When do containers get replaced?
When ~ 10 of their machines fail
What are containers aka?
blocks
What is locality?
The degree to which network traffic does not travel far topologically, i.e. staying within the same server rack vs container or datacentre vs the wider Internet.
What locality properties do servers in datacentres hold?
most traffic from a block within its block cluster, and a fifth of that within the same rack. outside its cluster, 12% within its own DC and 18% outside of it.
What do the proprieties of datacentre traffic depend on?
the function of application; scale; network topology; protocols used
What are the implications of datacentre networking?
large internal traffic; tight deadlines for (network) I/O; congestion and TCP incast must be prevented; networks are complex and shared by diff apps; centralised control at per-flow level hard
What are the pros and cons of using few larger data centres versus using more smaller data centres?
fewer and larger is less management complexity and cost overall but more per site; higher latency with fewer large centres; app complexity greater with few large DCs; may need a hierarchical cache structure for progressively authoritative DCs; more multiplexing with fewer large DCs as all connecting to 1 place (?)

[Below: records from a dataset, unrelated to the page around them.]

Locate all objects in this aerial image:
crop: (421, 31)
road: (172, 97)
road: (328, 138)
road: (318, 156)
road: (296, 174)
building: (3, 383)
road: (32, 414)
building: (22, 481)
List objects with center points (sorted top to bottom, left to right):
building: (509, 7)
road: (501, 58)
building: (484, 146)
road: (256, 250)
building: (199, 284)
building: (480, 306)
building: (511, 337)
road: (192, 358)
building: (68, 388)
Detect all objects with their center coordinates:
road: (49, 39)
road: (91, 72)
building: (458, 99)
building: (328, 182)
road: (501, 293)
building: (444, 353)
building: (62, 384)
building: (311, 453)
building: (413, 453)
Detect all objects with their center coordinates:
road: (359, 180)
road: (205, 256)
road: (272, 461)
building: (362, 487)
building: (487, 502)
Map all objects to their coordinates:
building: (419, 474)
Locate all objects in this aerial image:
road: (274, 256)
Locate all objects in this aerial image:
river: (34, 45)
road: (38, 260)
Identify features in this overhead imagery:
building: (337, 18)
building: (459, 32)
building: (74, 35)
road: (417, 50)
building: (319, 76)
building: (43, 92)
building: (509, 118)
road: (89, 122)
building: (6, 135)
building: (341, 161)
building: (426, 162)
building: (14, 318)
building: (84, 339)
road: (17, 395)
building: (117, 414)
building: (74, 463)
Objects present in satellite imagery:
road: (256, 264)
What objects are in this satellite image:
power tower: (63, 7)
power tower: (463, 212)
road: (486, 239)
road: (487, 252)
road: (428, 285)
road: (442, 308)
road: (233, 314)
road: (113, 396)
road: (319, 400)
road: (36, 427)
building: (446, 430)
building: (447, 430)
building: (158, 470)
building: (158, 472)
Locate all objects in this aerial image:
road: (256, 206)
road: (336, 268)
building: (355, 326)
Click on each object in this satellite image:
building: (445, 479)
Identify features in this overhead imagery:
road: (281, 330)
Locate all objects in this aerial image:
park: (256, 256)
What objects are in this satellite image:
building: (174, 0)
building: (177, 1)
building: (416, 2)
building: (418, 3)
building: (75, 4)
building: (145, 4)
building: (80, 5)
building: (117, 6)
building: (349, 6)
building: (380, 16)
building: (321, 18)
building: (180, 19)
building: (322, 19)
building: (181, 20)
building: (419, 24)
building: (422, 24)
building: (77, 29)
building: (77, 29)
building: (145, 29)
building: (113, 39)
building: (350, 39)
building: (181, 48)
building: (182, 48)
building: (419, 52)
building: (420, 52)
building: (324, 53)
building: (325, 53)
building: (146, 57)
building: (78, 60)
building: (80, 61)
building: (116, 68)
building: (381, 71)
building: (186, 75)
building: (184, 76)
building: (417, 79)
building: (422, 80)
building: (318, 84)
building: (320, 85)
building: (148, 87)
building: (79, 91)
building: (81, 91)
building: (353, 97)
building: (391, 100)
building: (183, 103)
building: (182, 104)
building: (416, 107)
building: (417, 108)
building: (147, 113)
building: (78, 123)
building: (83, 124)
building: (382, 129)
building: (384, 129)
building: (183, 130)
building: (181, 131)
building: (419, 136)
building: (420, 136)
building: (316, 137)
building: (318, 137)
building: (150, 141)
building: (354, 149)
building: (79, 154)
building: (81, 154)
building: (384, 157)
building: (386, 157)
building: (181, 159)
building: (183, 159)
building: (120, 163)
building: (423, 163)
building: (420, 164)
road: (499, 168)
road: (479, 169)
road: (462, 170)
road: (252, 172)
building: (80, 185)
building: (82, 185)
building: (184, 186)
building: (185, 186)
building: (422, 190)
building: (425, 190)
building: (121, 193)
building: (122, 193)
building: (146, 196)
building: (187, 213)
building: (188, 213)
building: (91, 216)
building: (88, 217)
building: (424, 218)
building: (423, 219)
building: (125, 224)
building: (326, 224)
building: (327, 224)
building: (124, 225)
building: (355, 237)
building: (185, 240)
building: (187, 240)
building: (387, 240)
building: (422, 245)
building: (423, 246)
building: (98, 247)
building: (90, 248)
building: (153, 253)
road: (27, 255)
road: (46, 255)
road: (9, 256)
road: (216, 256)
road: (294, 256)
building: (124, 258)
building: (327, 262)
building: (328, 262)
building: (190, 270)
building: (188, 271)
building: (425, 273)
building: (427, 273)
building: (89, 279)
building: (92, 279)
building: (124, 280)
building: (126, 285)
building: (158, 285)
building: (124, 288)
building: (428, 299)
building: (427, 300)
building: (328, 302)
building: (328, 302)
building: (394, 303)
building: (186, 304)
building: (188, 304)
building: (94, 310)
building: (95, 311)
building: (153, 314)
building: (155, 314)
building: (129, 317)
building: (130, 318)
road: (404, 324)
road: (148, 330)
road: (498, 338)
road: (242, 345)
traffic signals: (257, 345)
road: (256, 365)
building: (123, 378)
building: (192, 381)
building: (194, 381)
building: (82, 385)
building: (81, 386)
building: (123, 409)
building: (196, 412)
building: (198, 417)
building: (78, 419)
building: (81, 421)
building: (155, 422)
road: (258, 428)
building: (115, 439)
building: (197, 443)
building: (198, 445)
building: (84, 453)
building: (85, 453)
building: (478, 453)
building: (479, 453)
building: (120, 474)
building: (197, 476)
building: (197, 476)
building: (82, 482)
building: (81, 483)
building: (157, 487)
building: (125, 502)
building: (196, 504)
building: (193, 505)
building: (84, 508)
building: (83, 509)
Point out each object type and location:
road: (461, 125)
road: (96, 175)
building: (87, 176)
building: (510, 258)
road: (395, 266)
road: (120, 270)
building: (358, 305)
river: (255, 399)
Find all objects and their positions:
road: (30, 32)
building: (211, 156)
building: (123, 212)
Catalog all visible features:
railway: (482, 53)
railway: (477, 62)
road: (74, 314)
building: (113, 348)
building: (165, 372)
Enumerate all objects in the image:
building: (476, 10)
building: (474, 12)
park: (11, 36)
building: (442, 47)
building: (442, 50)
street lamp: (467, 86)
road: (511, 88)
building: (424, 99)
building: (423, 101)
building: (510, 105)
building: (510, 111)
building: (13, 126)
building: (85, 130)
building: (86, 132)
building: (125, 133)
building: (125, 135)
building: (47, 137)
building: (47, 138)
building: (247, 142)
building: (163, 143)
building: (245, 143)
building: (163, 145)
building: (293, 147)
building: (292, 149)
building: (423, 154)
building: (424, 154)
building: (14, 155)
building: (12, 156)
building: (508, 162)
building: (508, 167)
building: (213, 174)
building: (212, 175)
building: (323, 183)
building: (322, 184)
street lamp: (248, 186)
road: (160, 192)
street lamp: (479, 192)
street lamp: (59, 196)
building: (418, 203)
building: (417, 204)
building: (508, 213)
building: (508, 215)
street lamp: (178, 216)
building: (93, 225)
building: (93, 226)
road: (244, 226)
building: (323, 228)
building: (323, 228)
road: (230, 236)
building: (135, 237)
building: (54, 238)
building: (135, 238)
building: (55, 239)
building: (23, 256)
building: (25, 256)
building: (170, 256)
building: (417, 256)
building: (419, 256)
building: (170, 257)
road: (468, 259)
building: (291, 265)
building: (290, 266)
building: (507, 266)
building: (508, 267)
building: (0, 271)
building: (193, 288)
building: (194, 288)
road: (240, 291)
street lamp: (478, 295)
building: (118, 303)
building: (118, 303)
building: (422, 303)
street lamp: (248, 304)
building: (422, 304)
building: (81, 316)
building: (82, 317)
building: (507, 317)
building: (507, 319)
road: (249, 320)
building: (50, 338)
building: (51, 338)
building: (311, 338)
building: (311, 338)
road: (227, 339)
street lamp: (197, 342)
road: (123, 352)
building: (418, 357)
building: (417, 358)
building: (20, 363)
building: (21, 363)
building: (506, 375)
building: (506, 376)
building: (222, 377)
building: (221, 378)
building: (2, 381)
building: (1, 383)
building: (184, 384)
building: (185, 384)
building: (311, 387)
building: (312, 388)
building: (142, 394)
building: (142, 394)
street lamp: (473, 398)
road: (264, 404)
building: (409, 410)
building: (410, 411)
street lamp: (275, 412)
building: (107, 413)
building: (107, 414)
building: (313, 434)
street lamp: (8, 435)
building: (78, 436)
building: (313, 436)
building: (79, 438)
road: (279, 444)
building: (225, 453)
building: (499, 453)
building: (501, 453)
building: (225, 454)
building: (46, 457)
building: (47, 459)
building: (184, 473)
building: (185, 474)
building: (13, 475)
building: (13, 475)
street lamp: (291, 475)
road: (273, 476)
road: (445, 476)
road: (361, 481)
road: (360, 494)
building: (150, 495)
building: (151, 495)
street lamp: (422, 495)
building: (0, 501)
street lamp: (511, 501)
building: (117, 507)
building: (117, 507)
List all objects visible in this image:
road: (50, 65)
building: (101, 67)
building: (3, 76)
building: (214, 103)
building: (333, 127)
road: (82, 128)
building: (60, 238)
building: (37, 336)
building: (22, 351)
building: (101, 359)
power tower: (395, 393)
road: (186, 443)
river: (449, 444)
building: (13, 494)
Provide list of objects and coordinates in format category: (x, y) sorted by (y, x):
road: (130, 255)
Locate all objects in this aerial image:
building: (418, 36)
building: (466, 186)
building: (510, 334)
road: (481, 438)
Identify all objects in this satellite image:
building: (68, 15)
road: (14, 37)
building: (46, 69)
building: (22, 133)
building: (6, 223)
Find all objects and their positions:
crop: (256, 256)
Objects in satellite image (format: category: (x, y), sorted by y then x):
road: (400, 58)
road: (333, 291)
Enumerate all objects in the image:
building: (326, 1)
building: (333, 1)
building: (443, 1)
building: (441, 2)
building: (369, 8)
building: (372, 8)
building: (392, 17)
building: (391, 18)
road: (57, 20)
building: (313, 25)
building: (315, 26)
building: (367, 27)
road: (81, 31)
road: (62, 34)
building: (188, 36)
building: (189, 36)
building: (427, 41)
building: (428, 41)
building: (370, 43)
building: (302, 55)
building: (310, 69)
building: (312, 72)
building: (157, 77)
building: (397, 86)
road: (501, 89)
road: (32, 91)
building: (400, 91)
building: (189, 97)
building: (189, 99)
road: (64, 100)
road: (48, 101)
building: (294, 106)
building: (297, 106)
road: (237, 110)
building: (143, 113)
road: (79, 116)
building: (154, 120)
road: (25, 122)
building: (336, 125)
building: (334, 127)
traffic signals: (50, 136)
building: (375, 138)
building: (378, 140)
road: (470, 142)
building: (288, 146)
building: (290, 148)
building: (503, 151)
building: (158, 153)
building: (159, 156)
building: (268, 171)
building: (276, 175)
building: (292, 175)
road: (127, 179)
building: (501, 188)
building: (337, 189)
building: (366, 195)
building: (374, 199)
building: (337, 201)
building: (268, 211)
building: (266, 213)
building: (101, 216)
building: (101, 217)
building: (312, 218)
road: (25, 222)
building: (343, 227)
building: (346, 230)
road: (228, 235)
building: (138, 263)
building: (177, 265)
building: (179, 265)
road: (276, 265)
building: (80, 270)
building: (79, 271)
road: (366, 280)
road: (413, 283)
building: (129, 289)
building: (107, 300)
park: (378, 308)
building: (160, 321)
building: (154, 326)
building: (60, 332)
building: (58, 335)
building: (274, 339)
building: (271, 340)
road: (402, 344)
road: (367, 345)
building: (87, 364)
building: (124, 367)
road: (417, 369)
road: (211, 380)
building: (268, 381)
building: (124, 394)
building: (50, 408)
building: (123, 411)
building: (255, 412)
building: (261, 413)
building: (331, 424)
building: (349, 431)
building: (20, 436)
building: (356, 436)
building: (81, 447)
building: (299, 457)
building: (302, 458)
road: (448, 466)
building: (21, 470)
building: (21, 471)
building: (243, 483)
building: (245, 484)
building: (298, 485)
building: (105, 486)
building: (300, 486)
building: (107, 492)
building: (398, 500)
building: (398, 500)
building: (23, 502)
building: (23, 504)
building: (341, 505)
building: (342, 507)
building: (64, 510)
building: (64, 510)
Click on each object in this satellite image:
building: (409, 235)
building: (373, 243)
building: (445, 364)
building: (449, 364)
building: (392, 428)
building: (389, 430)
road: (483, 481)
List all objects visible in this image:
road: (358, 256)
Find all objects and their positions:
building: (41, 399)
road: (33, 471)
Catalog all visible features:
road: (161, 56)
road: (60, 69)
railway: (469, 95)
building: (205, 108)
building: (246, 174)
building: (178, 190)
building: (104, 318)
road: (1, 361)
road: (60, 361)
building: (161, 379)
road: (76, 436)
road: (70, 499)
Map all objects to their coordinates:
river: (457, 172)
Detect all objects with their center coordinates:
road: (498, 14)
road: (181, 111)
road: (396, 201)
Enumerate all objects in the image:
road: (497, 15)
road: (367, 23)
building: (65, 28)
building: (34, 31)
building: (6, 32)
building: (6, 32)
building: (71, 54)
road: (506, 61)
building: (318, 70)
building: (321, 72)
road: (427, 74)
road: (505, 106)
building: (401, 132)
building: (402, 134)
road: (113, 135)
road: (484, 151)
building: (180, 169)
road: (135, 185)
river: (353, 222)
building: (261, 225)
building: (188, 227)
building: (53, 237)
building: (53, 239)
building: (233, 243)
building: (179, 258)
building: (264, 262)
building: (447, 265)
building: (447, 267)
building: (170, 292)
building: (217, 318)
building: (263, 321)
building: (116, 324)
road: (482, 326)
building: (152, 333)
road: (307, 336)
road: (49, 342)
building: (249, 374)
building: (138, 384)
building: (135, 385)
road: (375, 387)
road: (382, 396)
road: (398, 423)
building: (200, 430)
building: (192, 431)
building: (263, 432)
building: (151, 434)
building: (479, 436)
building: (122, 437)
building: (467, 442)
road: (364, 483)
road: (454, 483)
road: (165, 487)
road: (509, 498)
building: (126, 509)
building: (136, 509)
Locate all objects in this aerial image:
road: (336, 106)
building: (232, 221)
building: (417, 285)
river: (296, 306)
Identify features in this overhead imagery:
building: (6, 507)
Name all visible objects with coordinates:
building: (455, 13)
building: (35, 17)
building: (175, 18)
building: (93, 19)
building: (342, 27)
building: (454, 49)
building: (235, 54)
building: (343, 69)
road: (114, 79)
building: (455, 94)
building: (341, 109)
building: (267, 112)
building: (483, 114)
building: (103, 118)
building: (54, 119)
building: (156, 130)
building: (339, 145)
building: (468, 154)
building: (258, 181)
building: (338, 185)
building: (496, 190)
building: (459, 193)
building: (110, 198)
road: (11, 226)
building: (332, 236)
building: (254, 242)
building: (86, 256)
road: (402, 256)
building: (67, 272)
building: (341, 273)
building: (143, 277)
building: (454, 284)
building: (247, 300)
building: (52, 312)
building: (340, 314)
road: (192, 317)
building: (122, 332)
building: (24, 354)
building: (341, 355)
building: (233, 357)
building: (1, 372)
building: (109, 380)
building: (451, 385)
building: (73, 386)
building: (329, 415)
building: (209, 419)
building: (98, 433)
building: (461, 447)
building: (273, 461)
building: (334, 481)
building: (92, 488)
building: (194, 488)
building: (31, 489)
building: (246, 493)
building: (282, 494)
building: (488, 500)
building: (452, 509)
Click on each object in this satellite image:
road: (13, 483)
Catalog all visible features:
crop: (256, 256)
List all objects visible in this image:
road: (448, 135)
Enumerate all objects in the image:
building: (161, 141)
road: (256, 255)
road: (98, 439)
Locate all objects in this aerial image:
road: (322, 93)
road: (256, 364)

What is the biggest design choice within datacentres? Why is it important?
How to connect racks together; need to allow rack and machine-wise addressing and routing and maximise performance.
What is bisection bandwidth?
The minimum amount of capacity required to be cut in links to bisect (partition into halves) a network. Make the minimum number of cuts needed to separate the two partitions and then sum the bandwidth of the links cut. it represents the bandwidth available between the two partitions, and, thereby, the true bandwidth available in the entire system.
What is the big switch approach?
The idea of connecting racks (ToRSes) with “bigger” switches.
What are some problems with the big switch approach?
Presents single points of failure (mitigate this by duplication -> cable management) as well as scaling issues.